Listed Building – Grade II*
- Official name: Clun Museum
- Designated: 1 December 1951
- Reference no.: 1054426

= Clun Town Hall =

Municipal building in Shropshire, England

Clun Town Hall is a municipal building in The Square in Clun, Shropshire, England. The building, which is now used as a museum, is a Grade II* listed building.

==History==
===The building===
The first municipal building in the town was a medieval courthouse adjoining Clun Castle which dated back to the early 16th century. In the 1770s, the new lord of the manor, Edward Clive, 2nd Lord Clive, decided to replace the structure, which contained both the manorial court and the borough court, amidst some criticism, not least because the manorial court had been left to deteriorate by successive lords of the manor while the borough court had been well maintained by the borough council.

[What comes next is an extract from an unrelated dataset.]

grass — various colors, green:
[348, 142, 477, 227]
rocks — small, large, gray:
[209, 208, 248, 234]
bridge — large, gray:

The new building was designed in the neoclassical style, built in limestone rubble masonry and was completed in 1780. The design involved a symmetrical main frontage with three bays facing onto The Square; there were three round headed openings with architraves and keystones on the ground floor. The central bay, which slightly projected forward, featured a Diocletian window on the first floor, while the outer bays were fenestrated by casement windows on that floor. Originally, the central bay was surmounted by a gable containing a carved stone panel bearing the Powis coat of arms and the date of completion, MDCCLXXX (1780). At roof level, there was a wooden cupola with clock faces, an ogee-shaped dome, a finial and a weather vane. Internally, the principal rooms were the market hall on the ground floor and an assembly room on the first floor. A lock up for petty criminals was also established on the ground floor.

In the late-19th century, the gable in the central bay was demolished and the stone panel was transferred to the wall on the western side. At about the same time, the openings in the outer bays on the ground floor were infilled with windows and fitted with iron bars. The borough council, which had met in the town hall, was abolished under the Municipal Corporations Act 1883. Following the implementation of the Local Government Act 1894, which established elected parish councils in rural areas, the assembly room became the meeting place of Clun Parish Council. After the markets moved from Clun to other towns in the 1920s, George Herbert, 4th Earl of Powis presented the town hall to the parish in 1928 and the former market hall on the ground floor was converted into a museum in 1932. The assembly room continued to be used for magistrates' court hearings until 1949. A major programme of restoration works, carried out with funding from English Heritage, which included the creation of a new main entrance on the western side of the building, was completed in the 1990s.

===The museum===
The museum, established in 1932 on the ground floor of the town hall, doubled its floor area when it expanded onto the first floor in 2004. It contains a collection of some 6,000 ancient tools many of which were found on a local hillside, Caer Caradoc, and date back to the Mesolithic period. There are also artefacts relating to the former borough of Clun, including two ceremonial maces which date back to the Elizabethan era.